This week has been jam-packed, strap yourselves in for a few words.
First, let’s celebrate some success. I came second out of five in My City, a legacy game which my board game group has been playing for pretty much an entire year. I’m pretty pleased because I’m probably the least competitive person in this group. Well done me, eh? 🥈
I’ve been migrating all of my Node.js side projects to use Conventional Commits and publish releases via Release Please. This is honestly a bit life-changing – it removes a lot of overhead of managing ~20 different libraries.
At the same time, my team at work have finally started writing the boilerplate for a new suite of tools we’re going to publish. It’s hopefully going to make error handling and monitoring our many systems a much easier task. I’m having such a great time.
I’m gonna talk about my role at work properly because I’ve finally made a decision and I’m feeling good about it. Way back at the end of last year I told my boss I wanted to demote myself from Principal Engineer back to being a Senior. I was feeling super burned out (mostly personal stuff really - the trial, Tootsie, the impact of the pandemic) and wanted to be back in my comfort zone which is definitely contributing more directly to the code.
Anna kindly counter-proposed that I embed directly in one of our teams (which really needed an engineer anyway) on a trial basis. I’ve been essentially doing the work of a Senior 2 for quite a few months now, dropping all my principal responsibilities apart from a few related to line management. After a good trial period, I’m just a noticeably happier person, as quite a few people have commented. This week I decided to pull the plug and, pending some reshuffling of job roles, I’ll step down officially soonish.

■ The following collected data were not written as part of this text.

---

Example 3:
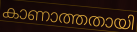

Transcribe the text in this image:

കാണാത്തതായി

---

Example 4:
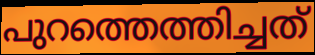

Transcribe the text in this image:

പുറത്തെത്തിച്ചത്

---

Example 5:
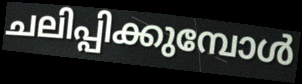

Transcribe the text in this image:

ചലിപ്പിക്കുമ്പോൾ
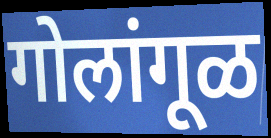
गोलांगूळ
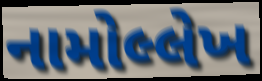
નામોલ્લેખ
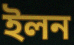
ইলন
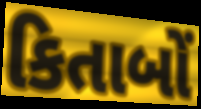
કિતાબોં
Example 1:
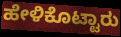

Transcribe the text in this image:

ಹೇಳಿಕೊಟ್ಟಾರು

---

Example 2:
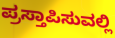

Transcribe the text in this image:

ಪ್ರಸ್ತಾಪಿಸುವಲ್ಲಿ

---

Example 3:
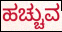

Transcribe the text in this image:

ಹಚ್ಚುವ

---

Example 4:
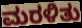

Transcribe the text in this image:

Despite a fair amount of my reasoning being personal, there are some changes afoot relating to the Principal role in my broader team which are great. I’m pleased to see that efforts are being made to allow Principals to focus more on strategic tech work. I guess I’m not ruling out ever applying for a Principal role again, but this is right for me at the moment (especially considering the rescheduled trial is now looming 😬).
One or two friends questioned why I didn’t just leave the FT. Honestly, it’s really great here, we’re treated very well (as evidenced by how chill and kind my manager has been about my step down), and I like all my colleagues too much.

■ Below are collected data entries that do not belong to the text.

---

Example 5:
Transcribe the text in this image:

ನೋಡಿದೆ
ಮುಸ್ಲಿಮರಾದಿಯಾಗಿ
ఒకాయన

Speaking of lovely colleagues, I saw a lot of them this week as I ramp up my office visits. I think I’m finding a 2/3 day split in favour of working at home is actually really good for me.

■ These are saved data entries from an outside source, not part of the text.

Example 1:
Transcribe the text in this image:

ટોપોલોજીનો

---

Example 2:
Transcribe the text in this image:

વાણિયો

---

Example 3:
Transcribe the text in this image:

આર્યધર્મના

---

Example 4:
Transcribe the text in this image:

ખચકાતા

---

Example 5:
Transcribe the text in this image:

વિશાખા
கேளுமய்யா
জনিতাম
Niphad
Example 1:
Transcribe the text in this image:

On Friday I went to a club for the first time in who knows how long. Is it inadvisable still? Probably. Did I have the best time? Yes absolutely. We went to Oslo’s 2000s Bangers night and I danced and sang for several solid hours. I love a 2000s banger. Still covid-free based on a few tests, but I’m hoping I’m still pretty safe based on how recently I had it.
On Saturday we met up with Luke to get Zabardast which is one of the places I definitely miss from living in Waterloo. We sat outside in the sun and looked at how much his flat has changed since we were there last. We got home nice and early and made a Rhubarb crumble tart.
We took the tart with us to visit Charlotte’s grandparents on Sunday and had a lovely time. We haven’t seen them at all over the course of the pandemic and it was great to catch up. We went for a short walk through some bluebell-filled woods, got fed well, and were complimented on our baking.